# What to produce
Among the records below, how many lines contain "Master"? State the number and nothing more.

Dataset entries

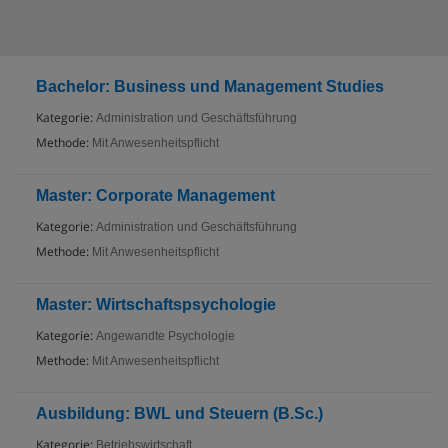
Bachelor: Business und Management Studies
Kategorie:
Administration und Geschäftsführung
Methode:
Mit Anwesenheitspflicht
Master: Corporate Management
Kategorie:
Administration und Geschäftsführung
Methode:
Mit Anwesenheitspflicht
Master: Wirtschaftspsychologie
Kategorie:
Angewandte Psychologie
Methode:
Mit Anwesenheitspflicht
Ausbildung: BWL und Steuern (B.Sc.)
Kategorie:
Betriebswirtschaft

# Answer section
2